An economic system is the process through which a country or society determine the nature of goods to produce with its natural resources and the distribution of those goods to consumers. Economic systems are processes of allocating scarce resources to production of goods and services. New definitions of economic systems include decisions in large enterprises and markets that influence allocation of natural resources. Economic systems are complex and dynamic as players in major markets develop new trading rules. Governments change their policies on resource allocation as societies grow and develop. Hence, a country can grow from one economic system to another over time.

Types of Economic Systems

The major economic systems are traditional, command, market and mixed economies. Traditional economies exist in rural areas where individuals produce goods and services to meet their needs. These economies are based on religion, beliefs and customs. Individuals in such economies earn income from farming and hunting. In command economic, a central power, which is most cases, is the federal government controls national resources. The government manages resources and industrial process in which those resources are used to produce goods and services. This economic system is common in countries with large supplies of valuable resources. In market economies, the law of demand and supply determine the price of goods and services. The government has no control over resources and production process. Organizations run production and distribution process while the law of demand and supply determine wages. Mixed economies are the most common and practical economic systems. Mixed economies combine some features of command and market economies. The government controls and manages some resources and productions processes. These economic systems improve allocation of scarce resources and establish fair market practices. Governments’ intervention in market systems ensures that organizations do not form coalitions to oppress small traders.

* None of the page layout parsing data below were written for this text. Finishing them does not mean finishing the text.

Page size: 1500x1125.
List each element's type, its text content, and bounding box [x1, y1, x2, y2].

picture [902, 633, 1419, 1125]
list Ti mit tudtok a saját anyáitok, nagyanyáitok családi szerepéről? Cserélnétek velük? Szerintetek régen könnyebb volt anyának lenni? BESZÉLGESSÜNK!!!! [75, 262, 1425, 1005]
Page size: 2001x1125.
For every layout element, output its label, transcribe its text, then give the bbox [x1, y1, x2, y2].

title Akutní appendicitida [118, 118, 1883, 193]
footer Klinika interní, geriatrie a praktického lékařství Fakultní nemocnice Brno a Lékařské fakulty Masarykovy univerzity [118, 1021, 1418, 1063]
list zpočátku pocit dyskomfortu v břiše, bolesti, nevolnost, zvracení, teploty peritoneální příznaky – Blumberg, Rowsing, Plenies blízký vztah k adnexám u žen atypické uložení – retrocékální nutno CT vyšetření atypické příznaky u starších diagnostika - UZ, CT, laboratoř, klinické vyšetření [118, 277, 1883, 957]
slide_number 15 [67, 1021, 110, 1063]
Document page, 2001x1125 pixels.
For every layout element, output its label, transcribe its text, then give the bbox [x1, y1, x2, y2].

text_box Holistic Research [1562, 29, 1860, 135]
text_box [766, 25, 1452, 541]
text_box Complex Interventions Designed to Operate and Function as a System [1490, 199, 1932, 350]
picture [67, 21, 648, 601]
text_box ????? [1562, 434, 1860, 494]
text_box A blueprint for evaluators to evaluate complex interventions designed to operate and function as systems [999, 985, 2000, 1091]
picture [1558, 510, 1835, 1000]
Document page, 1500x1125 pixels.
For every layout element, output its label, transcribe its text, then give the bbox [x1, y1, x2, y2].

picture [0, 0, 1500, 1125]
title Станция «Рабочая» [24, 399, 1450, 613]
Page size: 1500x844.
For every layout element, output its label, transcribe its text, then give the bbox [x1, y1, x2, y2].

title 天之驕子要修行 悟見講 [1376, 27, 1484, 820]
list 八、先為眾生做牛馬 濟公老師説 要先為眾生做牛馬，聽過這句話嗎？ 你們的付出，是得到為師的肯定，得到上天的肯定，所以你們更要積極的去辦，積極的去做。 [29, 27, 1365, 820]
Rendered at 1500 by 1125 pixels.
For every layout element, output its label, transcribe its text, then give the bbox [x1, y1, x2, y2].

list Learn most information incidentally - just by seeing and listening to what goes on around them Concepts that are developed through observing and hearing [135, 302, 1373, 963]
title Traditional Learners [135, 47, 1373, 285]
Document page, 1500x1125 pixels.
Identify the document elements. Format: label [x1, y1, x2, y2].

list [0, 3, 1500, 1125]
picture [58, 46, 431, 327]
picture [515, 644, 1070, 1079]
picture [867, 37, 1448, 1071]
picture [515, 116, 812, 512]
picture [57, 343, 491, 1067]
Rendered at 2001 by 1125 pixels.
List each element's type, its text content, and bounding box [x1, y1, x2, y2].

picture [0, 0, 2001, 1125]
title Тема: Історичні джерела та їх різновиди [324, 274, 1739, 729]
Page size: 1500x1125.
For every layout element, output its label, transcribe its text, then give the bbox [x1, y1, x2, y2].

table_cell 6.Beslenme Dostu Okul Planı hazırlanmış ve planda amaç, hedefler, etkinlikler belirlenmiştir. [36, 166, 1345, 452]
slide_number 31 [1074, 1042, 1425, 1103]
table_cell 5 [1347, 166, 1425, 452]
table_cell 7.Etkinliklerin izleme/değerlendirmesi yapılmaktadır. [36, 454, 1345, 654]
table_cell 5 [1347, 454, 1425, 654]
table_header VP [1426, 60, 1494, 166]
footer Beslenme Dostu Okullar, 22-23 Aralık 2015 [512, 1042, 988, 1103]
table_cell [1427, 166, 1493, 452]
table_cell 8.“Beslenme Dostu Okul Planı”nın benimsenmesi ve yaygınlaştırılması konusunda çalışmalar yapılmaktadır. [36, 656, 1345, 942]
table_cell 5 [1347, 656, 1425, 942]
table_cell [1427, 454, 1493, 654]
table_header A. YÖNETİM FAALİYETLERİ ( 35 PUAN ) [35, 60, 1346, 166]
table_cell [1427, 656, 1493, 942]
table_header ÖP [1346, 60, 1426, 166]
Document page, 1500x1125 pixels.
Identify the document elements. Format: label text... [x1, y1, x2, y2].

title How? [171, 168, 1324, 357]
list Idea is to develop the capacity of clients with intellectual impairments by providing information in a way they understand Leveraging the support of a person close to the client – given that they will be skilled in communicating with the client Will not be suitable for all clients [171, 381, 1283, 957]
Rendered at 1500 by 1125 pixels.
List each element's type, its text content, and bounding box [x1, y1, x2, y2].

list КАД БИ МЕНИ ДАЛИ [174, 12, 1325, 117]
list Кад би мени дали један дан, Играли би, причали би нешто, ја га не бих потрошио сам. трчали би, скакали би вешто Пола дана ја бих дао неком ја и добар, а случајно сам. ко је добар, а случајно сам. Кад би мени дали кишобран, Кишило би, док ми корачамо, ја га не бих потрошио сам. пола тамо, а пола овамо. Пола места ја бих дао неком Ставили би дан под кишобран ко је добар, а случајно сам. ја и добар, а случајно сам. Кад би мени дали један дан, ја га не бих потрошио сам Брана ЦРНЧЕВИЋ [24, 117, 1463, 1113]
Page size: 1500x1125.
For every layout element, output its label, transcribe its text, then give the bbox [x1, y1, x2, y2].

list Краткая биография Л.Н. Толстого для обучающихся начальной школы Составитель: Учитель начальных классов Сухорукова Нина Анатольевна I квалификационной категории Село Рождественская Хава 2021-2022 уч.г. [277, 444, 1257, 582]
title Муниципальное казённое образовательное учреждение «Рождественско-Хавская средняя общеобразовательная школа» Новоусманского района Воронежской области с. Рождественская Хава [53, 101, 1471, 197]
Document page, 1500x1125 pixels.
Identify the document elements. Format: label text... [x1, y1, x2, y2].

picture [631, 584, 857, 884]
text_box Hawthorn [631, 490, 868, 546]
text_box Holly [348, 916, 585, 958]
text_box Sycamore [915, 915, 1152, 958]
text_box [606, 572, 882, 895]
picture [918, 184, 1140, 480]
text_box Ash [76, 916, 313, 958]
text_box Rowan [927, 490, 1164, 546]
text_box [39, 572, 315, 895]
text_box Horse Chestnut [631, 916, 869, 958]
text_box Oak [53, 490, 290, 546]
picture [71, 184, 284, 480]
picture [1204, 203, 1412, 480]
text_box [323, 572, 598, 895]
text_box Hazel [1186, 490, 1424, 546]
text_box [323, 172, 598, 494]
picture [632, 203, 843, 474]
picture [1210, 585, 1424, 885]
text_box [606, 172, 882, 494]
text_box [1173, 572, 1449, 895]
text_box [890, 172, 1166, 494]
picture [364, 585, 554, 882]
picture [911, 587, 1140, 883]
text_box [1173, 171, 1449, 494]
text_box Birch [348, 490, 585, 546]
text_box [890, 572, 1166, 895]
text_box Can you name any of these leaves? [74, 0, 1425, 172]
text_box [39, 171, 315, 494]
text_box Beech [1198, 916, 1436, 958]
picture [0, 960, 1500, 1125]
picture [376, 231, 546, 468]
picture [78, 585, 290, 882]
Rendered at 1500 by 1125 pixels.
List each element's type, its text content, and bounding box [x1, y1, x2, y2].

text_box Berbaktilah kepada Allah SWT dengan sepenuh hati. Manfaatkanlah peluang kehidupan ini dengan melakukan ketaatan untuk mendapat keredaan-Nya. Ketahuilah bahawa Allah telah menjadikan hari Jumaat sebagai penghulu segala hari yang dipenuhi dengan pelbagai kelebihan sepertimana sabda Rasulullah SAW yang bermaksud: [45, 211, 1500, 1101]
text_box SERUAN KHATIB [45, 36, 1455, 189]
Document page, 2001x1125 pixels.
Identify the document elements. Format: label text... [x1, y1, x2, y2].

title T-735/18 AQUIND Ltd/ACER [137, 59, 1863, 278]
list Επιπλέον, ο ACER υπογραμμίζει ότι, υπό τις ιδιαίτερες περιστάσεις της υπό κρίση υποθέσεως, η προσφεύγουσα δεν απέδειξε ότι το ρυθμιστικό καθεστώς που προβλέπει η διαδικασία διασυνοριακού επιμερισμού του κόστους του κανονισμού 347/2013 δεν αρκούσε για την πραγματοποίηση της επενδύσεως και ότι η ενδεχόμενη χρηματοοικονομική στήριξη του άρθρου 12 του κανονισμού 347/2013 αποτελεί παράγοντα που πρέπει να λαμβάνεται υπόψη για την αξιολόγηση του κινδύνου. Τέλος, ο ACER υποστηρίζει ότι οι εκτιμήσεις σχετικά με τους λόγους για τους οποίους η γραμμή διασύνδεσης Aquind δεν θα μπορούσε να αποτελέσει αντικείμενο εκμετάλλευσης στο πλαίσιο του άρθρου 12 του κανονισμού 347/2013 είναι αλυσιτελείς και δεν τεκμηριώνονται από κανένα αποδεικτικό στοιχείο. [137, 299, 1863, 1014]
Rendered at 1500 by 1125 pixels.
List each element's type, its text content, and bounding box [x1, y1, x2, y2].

The Influence of Political Systems on Economic Systems

Political systems have positive and negative effects on economic systems. A political system can either enhance or hinder economic growth. Political systems influence laws and policies that a country establish to regulate markets. Such laws and policies can either encourage or discourage new businesses in the market. Transparency and accountability in government institutions ensure that market players have equal access to resources. Political systems determine the risks and costs of doing business in a country. Political unrest increases risks and discourage investors from certain markets. Oppressive taxation laws and long registration procedure discourage investors as well. In mixed economies, governments have a responsibility to develop supporting infrastructure to attract investments. In addition, governments should develop and enforce laws that safeguard property and contract rights.